US officials received intelligence that Al-Qaeda operatives had been 45 days from releasing a deadly gas into New York City subways when the plan was called off by Osama bin Laden's second-in-command in 2003, according to a book excerpt released Sunday on Time magazine's Web site.
According to the investigative report by Pulitzer-prize winning journalist Ron Suskind, an informant close to Al-Qaeda management told US officials that Ayman al-Zawahri cancelled the plan in January 2003, despite the likelihood that the strike would have killed as many people as the September 11 attacks.
The informant said that operatives had planned to use a small, easily concealed delivery system to release hydrogen cyanide into multiple subway cars.
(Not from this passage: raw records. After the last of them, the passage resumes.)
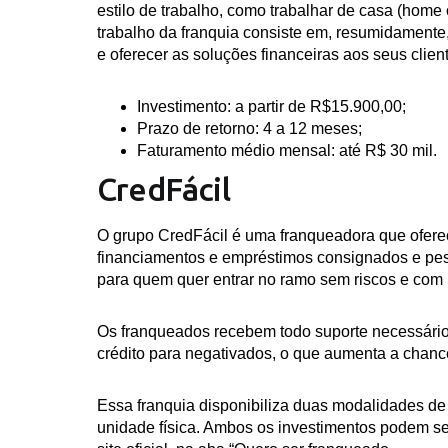
estilo de trabalho, como trabalhar de casa (home of
trabalho da franquia consiste em, resumidamente, 
e oferecer as soluções financeiras aos seus clien
Investimento:
a partir de R$15.900,00;
Prazo de retorno:
4 a 12 meses;
Faturamento médio mensal:
até R$ 30 mil.
CredFácil
O grupo CredFácil é uma franqueadora que ofere
financiamentos e empréstimos consignados e pes
para quem quer entrar no ramo sem riscos e com
Os franqueados recebem todo suporte necessário 
crédito para negativados, o que aumenta a chanc
Essa franquia disponibiliza duas modalidades de 
unidade física. Ambos os investimentos podem ser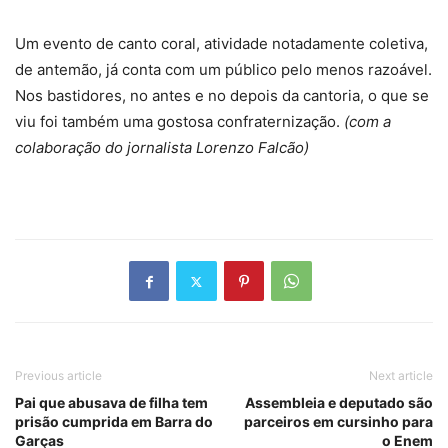
Um evento de canto coral, atividade notadamente coletiva,
de antemão, já conta com um público pelo menos razoável.
Nos bastidores, no antes e no depois da cantoria, o que se
viu foi também uma gostosa confraternização.
(com a
colaboração do jornalista Lorenzo Falcão)
Previous article
Next article
Pai que abusava de filha tem
Assembleia e deputado são
prisão cumprida em Barra do
parceiros em cursinho para
Garças
o Enem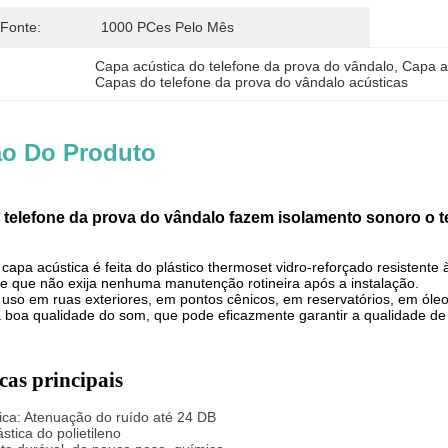
 Fonte:
1000 PCes Pelo Mês
Capa acústica do telefone da prova do vândalo
, 
Capa a
Capas do telefone da prova do vândalo acústicas
ão Do Produto
 telefone da prova do vândalo fazem isolamento sonoro o t
 capa acústica é feita do plástico thermoset vidro-reforçado resistent
te que não exija nenhuma manutenção rotineira após a instalação.
 uso em ruas exteriores, em pontos cênicos, em reservatórios, em óleo
a boa qualidade do som, que pode eficazmente garantir a qualidade d
cas principais
tica: Atenuação do ruído até 24 DB
stica do polietileno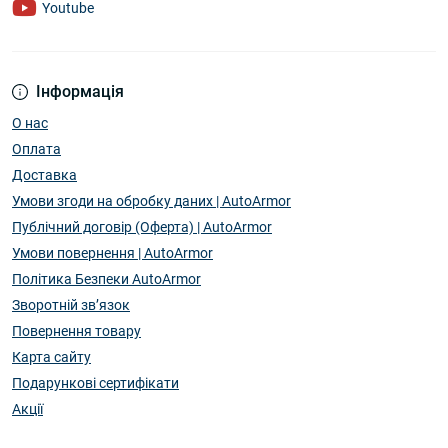
Youtube
Інформація
О нас
Оплата
Доставка
Умови згоди на обробку даних | AutoArmor
Публічний договір (Оферта) | AutoArmor
Умови повернення | AutoArmor
Політика Безпеки AutoArmor
Зворотній зв’язок
Повернення товару
Карта сайту
Подарункові сертифікати
Акції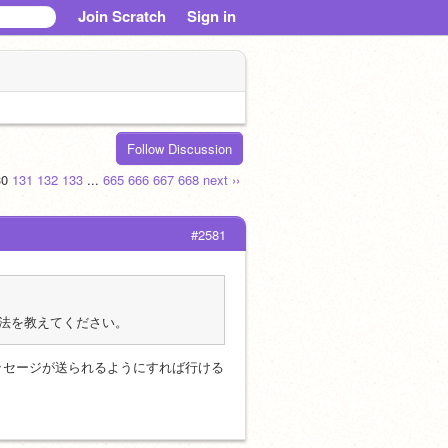
Join Scratch
Sign in
Follow Discussion
30
131
132
133
...
665
666
667
668
next ››
#2581
法を教えてください。
ッセージが送られるようにすれば行ける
US officials had already discovered plans for the device in the computer of a Bahraini jihadist arrested in February 2003, and they had been able to construct a working model from the plans.
The easy-to-make device, called "the mubtakkar," meaning "invention" or "initiative," represented a breakthrough in weapons technology that "was the equivalent of splitting the atom," Suskind writes.
All previous efforts to use the deadly gas, similar to that used in Holocaust-era gas chambers, in mass attacks had failed.
FBI spokesman Bill Carter said the bureau would have no comment on the excerpted material, and on Sunday's CBS' "Face the Nation," White House press secretary spokesman Tony Snow said: "I don't want to confirm or deny this particular story."